For Steve McQueen, “Widows” director and co-screenwriter (with Gillian Flynn), the tale of the women left to clean up a debt after their husbands die in a heist is timely today — as timely as it was in the 1980s, when the story was originally told as a TV movie.

“It’s bittersweet for me,” he says. “I’m remaking a TV show that came out 30 years ago, and it’s still very prevalent. Women continue to be overlooked and deemed not capable.”

In some ways, it was ever so: “The Favourite” goes 300 years back to the reign of Queen Anne of England to tell its story of Anne, her intimate adviser Lady Marlborough and the young woman who comes between them. And it’s the male politicians jockeying for power behind the scenes who bear the brunt of the satire.

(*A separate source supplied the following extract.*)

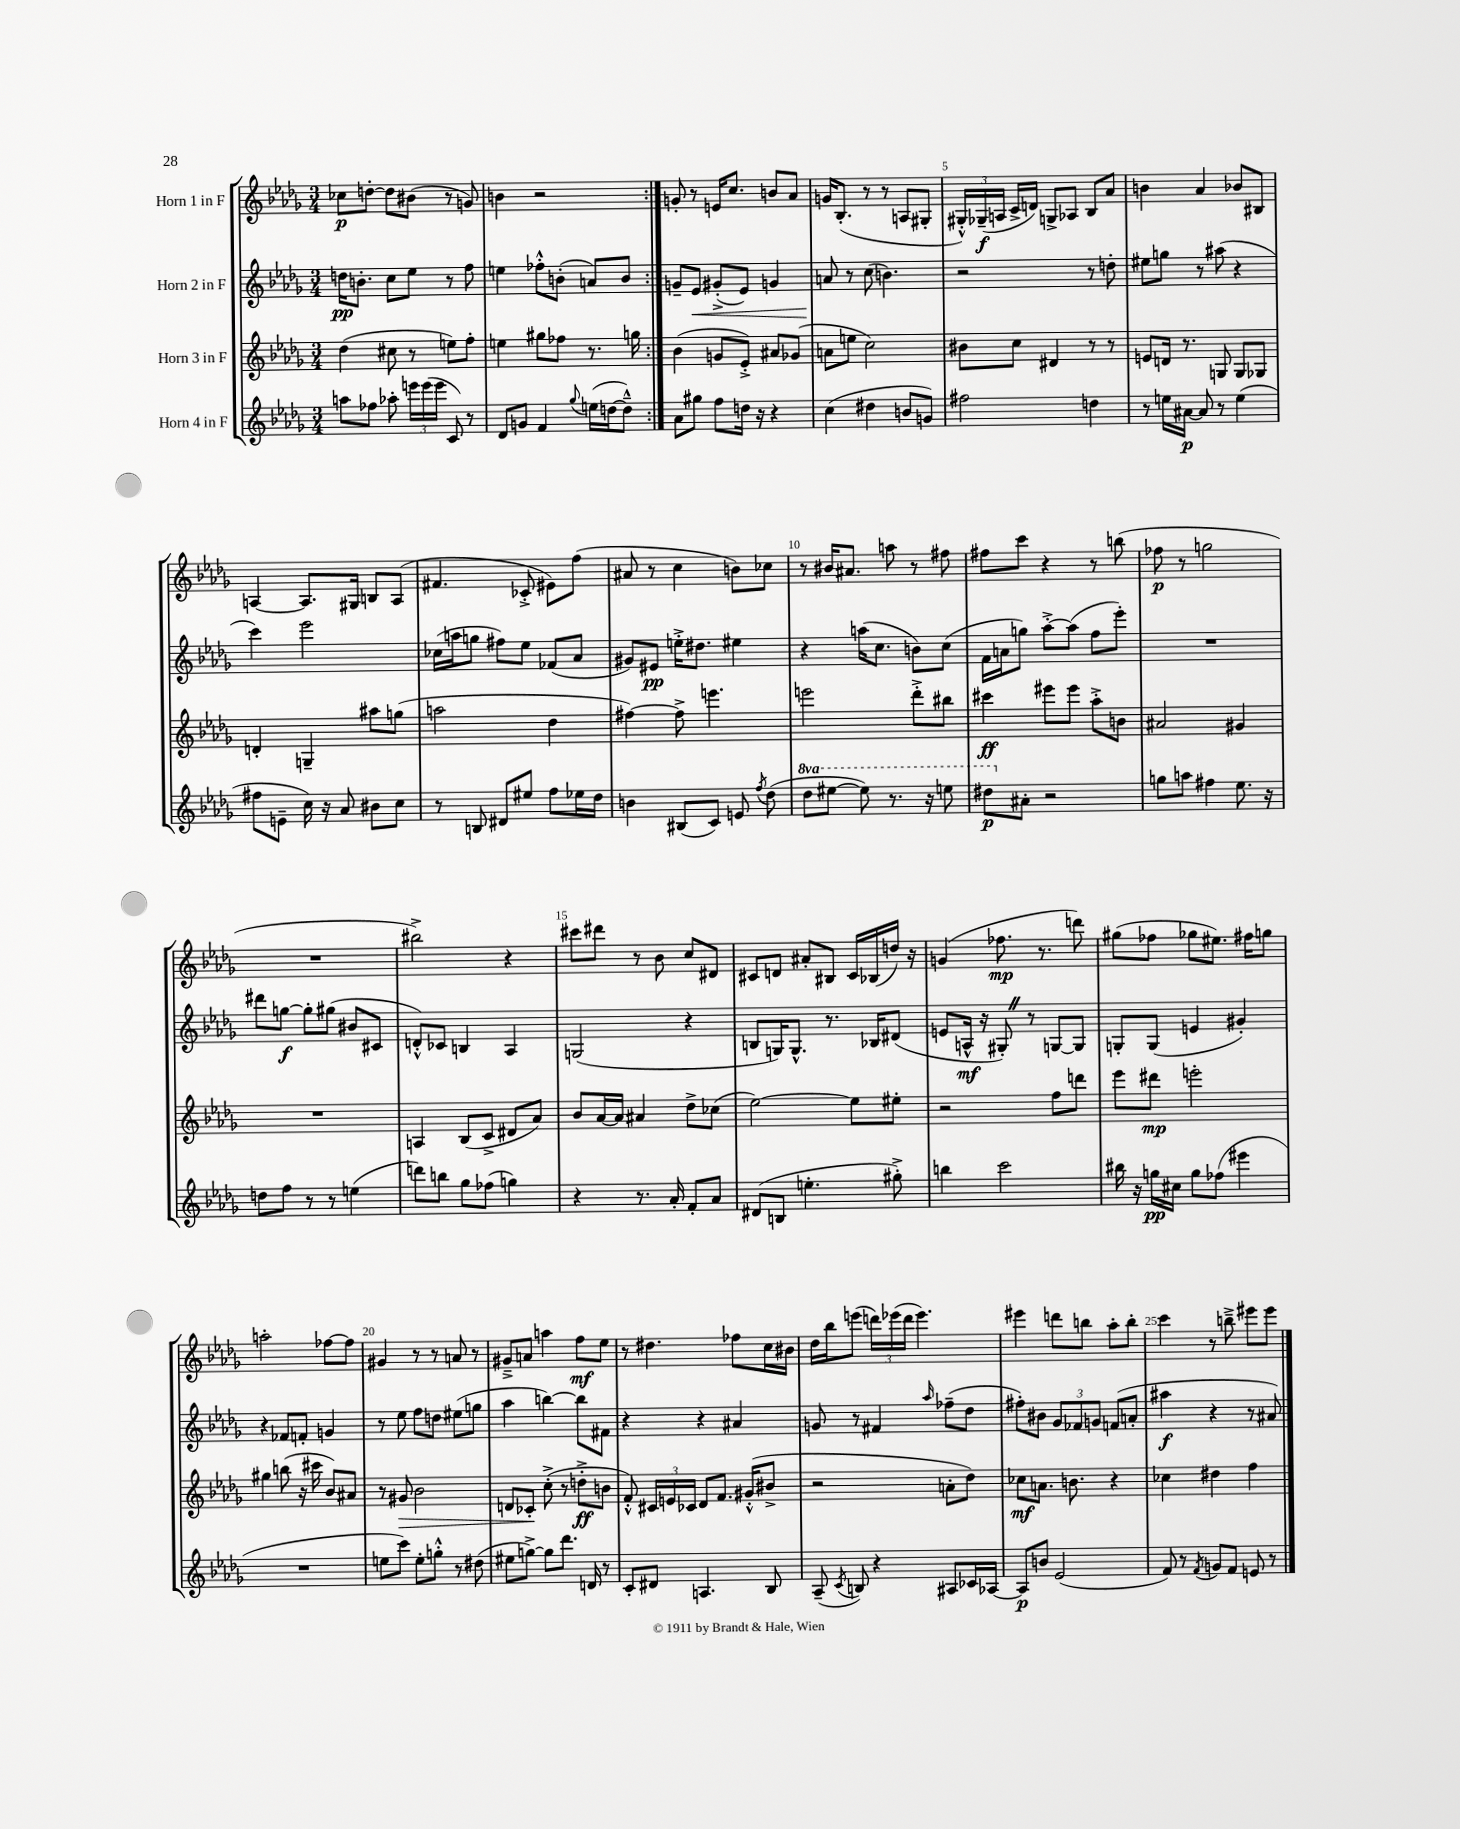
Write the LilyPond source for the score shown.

“There’s a comicness to their desperation,” says screenwriter Tony McNamara of the male antagonists. “They’re trying a bit too hard and struggling because it’s so hard for them to accept that they are not in power. In part, it’s about how they deal with that.”

Writing the men as antagonists in these stories could be tricky, because to make them monstrous would have made the women’s stories less emotionally effective.

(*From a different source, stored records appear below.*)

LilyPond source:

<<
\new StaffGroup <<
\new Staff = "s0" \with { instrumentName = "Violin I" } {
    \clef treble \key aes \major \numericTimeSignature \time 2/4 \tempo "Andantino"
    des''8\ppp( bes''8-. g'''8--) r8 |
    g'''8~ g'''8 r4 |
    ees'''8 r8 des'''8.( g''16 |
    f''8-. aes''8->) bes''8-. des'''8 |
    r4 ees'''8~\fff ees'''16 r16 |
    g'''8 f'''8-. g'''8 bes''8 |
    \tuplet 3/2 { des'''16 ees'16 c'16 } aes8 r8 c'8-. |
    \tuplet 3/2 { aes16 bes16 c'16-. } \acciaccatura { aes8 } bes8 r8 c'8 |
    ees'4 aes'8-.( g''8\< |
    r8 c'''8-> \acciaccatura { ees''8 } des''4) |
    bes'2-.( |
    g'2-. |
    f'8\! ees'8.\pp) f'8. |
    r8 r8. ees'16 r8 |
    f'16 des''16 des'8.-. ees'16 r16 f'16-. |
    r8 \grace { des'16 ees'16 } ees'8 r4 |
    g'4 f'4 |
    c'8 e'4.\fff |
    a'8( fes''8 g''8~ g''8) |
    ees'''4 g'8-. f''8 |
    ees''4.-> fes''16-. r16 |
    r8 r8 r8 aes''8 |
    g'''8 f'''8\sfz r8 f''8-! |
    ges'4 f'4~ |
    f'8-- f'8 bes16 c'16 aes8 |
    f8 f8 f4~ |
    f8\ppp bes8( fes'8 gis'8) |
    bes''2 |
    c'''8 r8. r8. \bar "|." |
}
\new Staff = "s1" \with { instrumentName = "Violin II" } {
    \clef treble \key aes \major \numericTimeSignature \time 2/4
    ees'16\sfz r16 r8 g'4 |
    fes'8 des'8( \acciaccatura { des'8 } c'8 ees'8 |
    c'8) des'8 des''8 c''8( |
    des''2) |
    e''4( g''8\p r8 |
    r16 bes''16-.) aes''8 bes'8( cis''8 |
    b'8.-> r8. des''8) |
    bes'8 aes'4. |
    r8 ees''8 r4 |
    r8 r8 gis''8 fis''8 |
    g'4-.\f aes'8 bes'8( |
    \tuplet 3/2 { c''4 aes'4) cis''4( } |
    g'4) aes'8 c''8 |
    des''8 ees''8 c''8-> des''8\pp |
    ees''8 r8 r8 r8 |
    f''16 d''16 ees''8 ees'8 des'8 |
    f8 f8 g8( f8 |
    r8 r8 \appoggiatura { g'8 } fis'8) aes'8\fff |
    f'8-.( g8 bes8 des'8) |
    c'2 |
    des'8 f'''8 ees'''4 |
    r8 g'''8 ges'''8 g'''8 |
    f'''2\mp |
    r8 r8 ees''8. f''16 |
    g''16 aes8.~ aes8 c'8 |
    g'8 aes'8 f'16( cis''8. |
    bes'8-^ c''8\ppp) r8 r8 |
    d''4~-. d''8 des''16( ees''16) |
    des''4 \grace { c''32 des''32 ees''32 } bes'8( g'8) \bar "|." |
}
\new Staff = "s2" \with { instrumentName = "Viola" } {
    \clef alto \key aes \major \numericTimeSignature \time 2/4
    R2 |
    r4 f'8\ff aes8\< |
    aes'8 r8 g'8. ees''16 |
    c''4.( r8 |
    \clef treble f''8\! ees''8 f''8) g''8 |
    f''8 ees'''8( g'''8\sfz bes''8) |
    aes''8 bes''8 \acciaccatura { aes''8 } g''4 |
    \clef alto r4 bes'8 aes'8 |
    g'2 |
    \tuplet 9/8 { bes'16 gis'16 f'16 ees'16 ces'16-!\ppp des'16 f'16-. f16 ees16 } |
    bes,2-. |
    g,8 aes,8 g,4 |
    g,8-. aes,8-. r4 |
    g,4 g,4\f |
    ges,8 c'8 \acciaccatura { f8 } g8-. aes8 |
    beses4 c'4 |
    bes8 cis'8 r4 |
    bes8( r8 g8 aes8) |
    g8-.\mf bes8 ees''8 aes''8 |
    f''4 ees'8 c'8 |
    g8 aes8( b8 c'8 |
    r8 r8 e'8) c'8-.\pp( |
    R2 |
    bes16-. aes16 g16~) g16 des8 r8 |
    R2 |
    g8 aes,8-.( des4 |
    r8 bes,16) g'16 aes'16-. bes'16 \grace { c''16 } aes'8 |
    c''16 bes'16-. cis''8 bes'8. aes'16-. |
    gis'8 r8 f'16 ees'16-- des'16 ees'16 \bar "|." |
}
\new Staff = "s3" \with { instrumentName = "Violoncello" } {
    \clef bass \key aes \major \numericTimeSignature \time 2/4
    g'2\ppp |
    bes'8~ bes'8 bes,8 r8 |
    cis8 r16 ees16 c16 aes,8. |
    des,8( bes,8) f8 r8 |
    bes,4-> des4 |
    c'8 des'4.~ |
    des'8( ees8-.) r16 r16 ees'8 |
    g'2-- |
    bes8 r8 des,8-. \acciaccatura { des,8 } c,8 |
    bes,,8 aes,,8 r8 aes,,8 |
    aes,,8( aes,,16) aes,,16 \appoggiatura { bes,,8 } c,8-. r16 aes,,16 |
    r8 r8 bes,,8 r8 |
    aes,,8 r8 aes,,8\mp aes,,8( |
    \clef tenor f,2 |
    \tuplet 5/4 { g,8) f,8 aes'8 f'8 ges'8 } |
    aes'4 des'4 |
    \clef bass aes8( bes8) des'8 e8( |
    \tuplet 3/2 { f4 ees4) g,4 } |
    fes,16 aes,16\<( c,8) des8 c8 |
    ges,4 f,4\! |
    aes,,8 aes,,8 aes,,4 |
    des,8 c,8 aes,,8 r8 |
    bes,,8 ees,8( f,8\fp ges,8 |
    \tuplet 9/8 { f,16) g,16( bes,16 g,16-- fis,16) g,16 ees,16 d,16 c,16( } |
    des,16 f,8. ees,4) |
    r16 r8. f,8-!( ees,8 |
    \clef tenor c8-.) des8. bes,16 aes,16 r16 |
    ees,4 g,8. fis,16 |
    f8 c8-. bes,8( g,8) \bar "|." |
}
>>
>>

“It was a real change to make you understand what their marriage was about,” says Westmoreland about his titular character, Colette, and her husband, Willy, who put his name on her works. “It’s important to understand the hold men have over women isn’t just cultural; it’s personal, emotional and sexual.”

“I have great empathy for the character of Joe Castleman,” says “Wife” screenwriter Jane Anderson. She also scripted an antagonist that assumed the talent of his significant other, but ensured that the audience understood how his wife, Joan, was complicit in that deception. “I can empathize with what it feels like to have a passion for writing; to be brilliant but have no talent. It’s tragic.”

Yet for the father-daughter relationship in “Leave No Trace,” the obstacles dad Will imposes on daughter Tom are not meant to hinder her existence in the world. As director and co-screenwriter (with Anne Rosellini) Debra Granik says, it’s about Tom’s coming of age and deciding to live within the world, rather than hiding out in the wild.

“Cleaving yourself from someone who has been the core person that you’ve interacted with and learned from, that’s a very intense and charged thing,” she says. “We need positive examples of when men are invested in women’s success; we have so many examples of when that’s not happening.”

Though no one could have expected the ongoing cultural importance of #MeToo when any of these films were first being made, there’s a good chance they’ll have a more far-reaching impact in theaters because of the discussions being had today.

“It’s a bit overdue,” says Arash Amel, screenwriter of “A Private War,” about war correspondent Marie Colvin. “Cultural shifts don’t necessarily happen when they need to happen — so writers need to be there to write these stories. The dam has started to crack and crumble, so hopefully we’ll see more like this.”

Anderson certainly feels hopeful. She can still remember working on “Wife” as far back as 2004, when agents insisted their male clients would never take the role — though producers believed she could get it made if it was called “The Husband.”

“I was even called a man-hater,” she recalls. “It makes me weep to think of the assumptions that were made of me as a writer, when I was just writing a really interesting drama.”
But, she adds, there is always hope, as evidenced by the fact that “Wife” is now a critically acclaimed awards season contender.

“If I get to send out any message to a fellow writer, man or woman, it’s that your voice will be heard eventually,” she says. “It may take many years, but it will happen. Your story will be told.”